- [Exercise brief]
Reproduce every one of the records below verbatim, line by line.

- [Records to use]
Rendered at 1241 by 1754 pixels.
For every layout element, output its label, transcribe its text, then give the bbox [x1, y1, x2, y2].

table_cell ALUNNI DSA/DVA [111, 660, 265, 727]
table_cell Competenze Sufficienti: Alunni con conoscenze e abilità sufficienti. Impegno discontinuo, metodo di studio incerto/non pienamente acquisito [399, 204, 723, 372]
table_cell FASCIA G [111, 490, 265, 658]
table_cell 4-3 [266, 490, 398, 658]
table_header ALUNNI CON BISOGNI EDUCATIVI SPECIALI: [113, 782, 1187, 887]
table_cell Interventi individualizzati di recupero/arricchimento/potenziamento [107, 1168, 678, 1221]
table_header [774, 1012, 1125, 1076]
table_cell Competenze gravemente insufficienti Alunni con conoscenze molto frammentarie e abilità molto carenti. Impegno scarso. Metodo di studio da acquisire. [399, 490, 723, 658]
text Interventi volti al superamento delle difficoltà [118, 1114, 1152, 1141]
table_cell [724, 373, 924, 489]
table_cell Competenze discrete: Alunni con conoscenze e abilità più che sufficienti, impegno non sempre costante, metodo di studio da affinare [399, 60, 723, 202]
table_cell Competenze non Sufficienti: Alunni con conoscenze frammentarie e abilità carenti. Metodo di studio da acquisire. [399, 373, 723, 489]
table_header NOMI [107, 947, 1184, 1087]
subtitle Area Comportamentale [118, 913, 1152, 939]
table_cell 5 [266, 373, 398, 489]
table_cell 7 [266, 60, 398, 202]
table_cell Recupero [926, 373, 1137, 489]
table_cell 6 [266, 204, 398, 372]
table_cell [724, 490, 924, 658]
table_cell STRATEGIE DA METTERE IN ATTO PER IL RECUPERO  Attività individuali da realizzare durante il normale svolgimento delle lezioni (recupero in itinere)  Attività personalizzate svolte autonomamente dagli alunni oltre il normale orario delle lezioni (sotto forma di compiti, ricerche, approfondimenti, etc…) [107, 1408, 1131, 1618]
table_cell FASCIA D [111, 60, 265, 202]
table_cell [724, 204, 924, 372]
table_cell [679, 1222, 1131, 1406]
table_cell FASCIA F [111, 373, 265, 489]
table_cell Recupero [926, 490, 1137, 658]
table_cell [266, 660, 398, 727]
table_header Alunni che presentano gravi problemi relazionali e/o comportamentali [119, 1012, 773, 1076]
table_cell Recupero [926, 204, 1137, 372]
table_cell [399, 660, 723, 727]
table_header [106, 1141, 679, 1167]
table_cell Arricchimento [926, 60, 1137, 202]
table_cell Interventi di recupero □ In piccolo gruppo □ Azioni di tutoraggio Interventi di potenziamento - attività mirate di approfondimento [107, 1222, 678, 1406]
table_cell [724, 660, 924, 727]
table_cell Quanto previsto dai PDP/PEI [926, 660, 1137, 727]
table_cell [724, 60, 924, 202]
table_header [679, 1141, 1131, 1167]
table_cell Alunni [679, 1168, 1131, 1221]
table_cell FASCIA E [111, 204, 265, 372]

- [Full solution]
Rendered at 1241 by 1754 pixels.
For every layout element, output its label, transcribe its text, then give the bbox [x1, y1, x2, y2].

table_cell ALUNNI DSA/DVA [111, 660, 265, 727]
table_cell Competenze Sufficienti: Alunni con conoscenze e abilità sufficienti. Impegno discontinuo, metodo di studio incerto/non pienamente acquisito [399, 204, 723, 372]
table_cell FASCIA G [111, 490, 265, 658]
table_cell 4-3 [266, 490, 398, 658]
table_header ALUNNI CON BISOGNI EDUCATIVI SPECIALI: [113, 782, 1187, 887]
table_cell Interventi individualizzati di recupero/arricchimento/potenziamento [107, 1168, 678, 1221]
table_header [774, 1012, 1125, 1076]
table_cell Competenze gravemente insufficienti Alunni con conoscenze molto frammentarie e abilità molto carenti. Impegno scarso. Metodo di studio da acquisire. [399, 490, 723, 658]
text Interventi volti al superamento delle difficoltà [118, 1114, 1152, 1141]
table_cell [724, 373, 924, 489]
table_cell Competenze discrete: Alunni con conoscenze e abilità più che sufficienti, impegno non sempre costante, metodo di studio da affinare [399, 60, 723, 202]
table_cell Competenze non Sufficienti: Alunni con conoscenze frammentarie e abilità carenti. Metodo di studio da acquisire. [399, 373, 723, 489]
table_header NOMI [107, 947, 1184, 1087]
subtitle Area Comportamentale [118, 913, 1152, 939]
table_cell 5 [266, 373, 398, 489]
table_cell 7 [266, 60, 398, 202]
table_cell Recupero [926, 373, 1137, 489]
table_cell 6 [266, 204, 398, 372]
table_cell [724, 490, 924, 658]
table_cell STRATEGIE DA METTERE IN ATTO PER IL RECUPERO  Attività individuali da realizzare durante il normale svolgimento delle lezioni (recupero in itinere)  Attività personalizzate svolte autonomamente dagli alunni oltre il normale orario delle lezioni (sotto forma di compiti, ricerche, approfondimenti, etc…) [107, 1408, 1131, 1618]
table_cell FASCIA D [111, 60, 265, 202]
table_cell [724, 204, 924, 372]
table_cell [679, 1222, 1131, 1406]
table_cell FASCIA F [111, 373, 265, 489]
table_cell Recupero [926, 490, 1137, 658]
table_cell [266, 660, 398, 727]
table_header Alunni che presentano gravi problemi relazionali e/o comportamentali [119, 1012, 773, 1076]
table_cell Recupero [926, 204, 1137, 372]
table_cell [399, 660, 723, 727]
table_header [106, 1141, 679, 1167]
table_cell Arricchimento [926, 60, 1137, 202]
table_cell Interventi di recupero □ In piccolo gruppo □ Azioni di tutoraggio Interventi di potenziamento - attività mirate di approfondimento [107, 1222, 678, 1406]
table_cell [724, 660, 924, 727]
table_cell Quanto previsto dai PDP/PEI [926, 660, 1137, 727]
table_cell [724, 60, 924, 202]
table_header [679, 1141, 1131, 1167]
table_cell Alunni [679, 1168, 1131, 1221]
table_cell FASCIA E [111, 204, 265, 372]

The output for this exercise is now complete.